6100 Sayılı Hukuk Muhakemeleri Kanunu’nun tarafta iradi değişikliği düzenleyen 124.maddesinin 3.fıkrasına göre; maddi bir hatadan kaynaklanan veya dürüstlük kuralına aykırı olmayan taraf değişikliği talebi, karşı tarafın rızası aranmaksızın hâkim tarafından kabul edilir.HMK 124/3 maddesinde açıkca ifade edildiği gibi yanlış taraf gösterilmesinin dürüstlük kuralına aykırı bulunmaması durumunda, ortaya çıkan dava ilişkisi sebebiyle daha üstün bir yarar dikkate alınarak yargılamaya gerçek tarafla devam etmekte fayda bulunmaktadır. Böyle bir durumda karşı tarafın rızası aranmadan yeni tarafa karşı davaya devam edilebilecektir. Somut olayda; davanın, alacağı dava tarihinden önce temlik alan … yerine alacağı temlik eden …’ye karşı açılması HMK’nın 124/3-4. maddeleri uyarınca husumette yanılma kabul edilerek, yargılamaya davalı sıfatının alacağı temlik alan …’da olduğu kabul edilerek devam edilmesi gerekmektedir. Nitekim mahkemenin kabulü de bu yönde olup, açıklanan nedenle mahkeme kararının onanması gerekirken, zuhulen bozulduğu anlaşılmakla davalı- temlik alanın karar düzeltme talebinin kabulü ile, Yargıtay 13. Hukuk Dairesinin 20/12/2018 günlü ve 2017-1013 E. – 2018-12510 K. sayılı bozma ilamının kaldırılarak mahkeme kararının onanmasına karar verilmesi gerekmiştir.

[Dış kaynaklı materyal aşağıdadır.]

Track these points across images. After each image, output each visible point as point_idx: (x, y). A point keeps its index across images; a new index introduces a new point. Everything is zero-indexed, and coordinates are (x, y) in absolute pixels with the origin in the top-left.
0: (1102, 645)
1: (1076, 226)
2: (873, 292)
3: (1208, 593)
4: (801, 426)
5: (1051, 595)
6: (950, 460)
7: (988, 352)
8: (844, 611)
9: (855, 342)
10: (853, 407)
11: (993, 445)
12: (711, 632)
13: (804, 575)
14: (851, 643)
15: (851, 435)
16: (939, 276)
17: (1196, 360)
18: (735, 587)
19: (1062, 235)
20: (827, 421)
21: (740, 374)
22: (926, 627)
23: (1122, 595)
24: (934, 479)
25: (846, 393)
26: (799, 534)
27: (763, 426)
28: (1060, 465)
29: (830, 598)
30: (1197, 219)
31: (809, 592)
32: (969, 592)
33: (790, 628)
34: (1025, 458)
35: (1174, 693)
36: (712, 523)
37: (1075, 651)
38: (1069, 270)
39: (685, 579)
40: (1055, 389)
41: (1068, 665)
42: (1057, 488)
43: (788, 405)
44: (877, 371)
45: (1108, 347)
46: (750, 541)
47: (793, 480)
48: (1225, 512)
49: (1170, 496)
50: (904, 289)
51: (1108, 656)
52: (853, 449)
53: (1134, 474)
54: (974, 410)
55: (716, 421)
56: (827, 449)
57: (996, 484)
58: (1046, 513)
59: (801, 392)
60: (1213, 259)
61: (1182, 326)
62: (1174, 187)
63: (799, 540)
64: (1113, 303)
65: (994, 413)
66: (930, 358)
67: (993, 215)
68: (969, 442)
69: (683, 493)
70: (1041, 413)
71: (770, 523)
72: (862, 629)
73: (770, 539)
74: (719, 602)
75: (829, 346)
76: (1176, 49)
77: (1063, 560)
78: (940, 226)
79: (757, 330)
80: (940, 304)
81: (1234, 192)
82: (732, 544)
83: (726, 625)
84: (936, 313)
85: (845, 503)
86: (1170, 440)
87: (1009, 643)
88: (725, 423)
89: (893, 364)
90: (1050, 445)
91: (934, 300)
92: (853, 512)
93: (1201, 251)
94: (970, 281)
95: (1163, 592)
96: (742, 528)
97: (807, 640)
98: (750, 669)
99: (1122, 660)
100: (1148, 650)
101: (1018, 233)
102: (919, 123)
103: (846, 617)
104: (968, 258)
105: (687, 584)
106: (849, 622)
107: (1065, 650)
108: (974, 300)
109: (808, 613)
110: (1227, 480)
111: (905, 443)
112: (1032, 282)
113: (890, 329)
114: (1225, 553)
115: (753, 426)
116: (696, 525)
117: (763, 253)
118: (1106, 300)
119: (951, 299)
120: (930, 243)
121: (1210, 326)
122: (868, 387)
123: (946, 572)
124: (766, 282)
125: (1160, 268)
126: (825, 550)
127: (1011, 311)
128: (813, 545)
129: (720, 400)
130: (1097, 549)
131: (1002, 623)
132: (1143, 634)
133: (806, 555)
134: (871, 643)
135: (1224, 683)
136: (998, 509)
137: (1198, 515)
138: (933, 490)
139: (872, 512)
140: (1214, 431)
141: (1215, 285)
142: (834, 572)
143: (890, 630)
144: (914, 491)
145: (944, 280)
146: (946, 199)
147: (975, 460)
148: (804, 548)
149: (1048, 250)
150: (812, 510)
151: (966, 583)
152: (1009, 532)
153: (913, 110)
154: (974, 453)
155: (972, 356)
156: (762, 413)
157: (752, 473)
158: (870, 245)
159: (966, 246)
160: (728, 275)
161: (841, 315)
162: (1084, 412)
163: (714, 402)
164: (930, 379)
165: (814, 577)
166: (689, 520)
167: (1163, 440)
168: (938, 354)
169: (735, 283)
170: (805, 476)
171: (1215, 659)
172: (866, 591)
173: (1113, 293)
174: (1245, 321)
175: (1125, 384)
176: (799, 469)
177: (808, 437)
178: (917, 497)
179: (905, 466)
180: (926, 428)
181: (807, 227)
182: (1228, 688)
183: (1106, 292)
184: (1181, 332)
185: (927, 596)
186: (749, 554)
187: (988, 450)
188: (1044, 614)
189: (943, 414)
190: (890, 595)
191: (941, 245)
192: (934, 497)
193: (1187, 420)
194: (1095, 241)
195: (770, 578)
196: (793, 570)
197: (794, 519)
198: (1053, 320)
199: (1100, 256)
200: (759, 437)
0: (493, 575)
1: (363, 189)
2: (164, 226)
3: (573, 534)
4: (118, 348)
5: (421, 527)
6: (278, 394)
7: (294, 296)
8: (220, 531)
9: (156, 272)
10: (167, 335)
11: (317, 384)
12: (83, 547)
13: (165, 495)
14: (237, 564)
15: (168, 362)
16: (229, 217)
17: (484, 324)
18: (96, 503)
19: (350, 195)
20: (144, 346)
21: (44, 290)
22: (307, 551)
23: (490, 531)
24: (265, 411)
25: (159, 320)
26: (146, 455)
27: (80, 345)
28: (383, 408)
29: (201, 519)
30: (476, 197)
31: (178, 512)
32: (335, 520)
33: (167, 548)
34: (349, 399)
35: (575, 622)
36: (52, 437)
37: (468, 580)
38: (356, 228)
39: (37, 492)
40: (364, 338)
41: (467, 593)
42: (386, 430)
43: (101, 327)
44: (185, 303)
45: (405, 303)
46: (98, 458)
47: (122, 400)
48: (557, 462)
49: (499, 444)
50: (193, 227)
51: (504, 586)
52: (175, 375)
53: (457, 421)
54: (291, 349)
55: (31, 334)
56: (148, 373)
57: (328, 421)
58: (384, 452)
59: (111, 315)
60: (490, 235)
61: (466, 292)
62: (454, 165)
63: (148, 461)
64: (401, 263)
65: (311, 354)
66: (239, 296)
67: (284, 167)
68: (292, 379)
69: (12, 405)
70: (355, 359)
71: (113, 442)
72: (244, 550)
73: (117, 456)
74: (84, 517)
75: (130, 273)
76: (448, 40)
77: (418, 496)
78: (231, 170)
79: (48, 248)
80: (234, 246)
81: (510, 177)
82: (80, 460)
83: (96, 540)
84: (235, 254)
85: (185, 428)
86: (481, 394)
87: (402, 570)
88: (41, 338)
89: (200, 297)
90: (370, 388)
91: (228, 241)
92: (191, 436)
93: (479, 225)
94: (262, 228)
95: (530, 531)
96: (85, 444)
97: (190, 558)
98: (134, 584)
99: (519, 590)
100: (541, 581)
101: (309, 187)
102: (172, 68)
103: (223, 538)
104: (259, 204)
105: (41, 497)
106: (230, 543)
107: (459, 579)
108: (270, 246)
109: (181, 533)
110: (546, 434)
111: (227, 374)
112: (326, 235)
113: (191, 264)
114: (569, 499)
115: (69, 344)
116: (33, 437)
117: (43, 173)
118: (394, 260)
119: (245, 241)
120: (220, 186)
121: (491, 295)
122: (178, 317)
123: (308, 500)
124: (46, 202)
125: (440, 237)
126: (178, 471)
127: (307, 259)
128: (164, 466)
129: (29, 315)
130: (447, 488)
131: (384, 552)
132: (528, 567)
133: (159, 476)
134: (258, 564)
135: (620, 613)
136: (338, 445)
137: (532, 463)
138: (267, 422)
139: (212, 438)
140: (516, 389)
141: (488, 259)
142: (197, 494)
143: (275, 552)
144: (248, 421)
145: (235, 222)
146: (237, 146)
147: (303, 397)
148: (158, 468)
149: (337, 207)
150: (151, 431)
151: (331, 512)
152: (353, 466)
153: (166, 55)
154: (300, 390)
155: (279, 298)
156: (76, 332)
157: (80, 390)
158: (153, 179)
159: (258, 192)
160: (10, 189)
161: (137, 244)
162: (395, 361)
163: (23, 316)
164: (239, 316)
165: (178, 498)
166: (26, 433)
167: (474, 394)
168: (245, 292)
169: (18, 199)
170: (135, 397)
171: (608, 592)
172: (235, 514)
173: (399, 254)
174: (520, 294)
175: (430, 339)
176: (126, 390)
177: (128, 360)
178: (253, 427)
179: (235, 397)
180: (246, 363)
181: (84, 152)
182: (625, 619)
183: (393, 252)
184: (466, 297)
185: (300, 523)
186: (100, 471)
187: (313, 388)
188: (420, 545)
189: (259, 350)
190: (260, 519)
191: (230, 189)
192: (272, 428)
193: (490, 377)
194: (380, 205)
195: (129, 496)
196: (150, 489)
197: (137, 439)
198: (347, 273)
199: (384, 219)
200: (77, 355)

SONUÇ: Yukarıda açıklanan nedenlerle alacağı temlik alan …’un karar düzeltme talebinin kabulü ile, Yargıtay 13. Hukuk Dairesinin 20/12/2018 günlü ve 2017-1013 E. 2018-12510 K. sayılı bozma ilamının kaldırılmasına, mahkeme kararının ONANMASINA, fazla yatırılan 38,10 TL peşin harcın istek halinde karar düzeltme isteyene iadesine, 15/12/2020 tarihinde oy birliği ile karar verildi.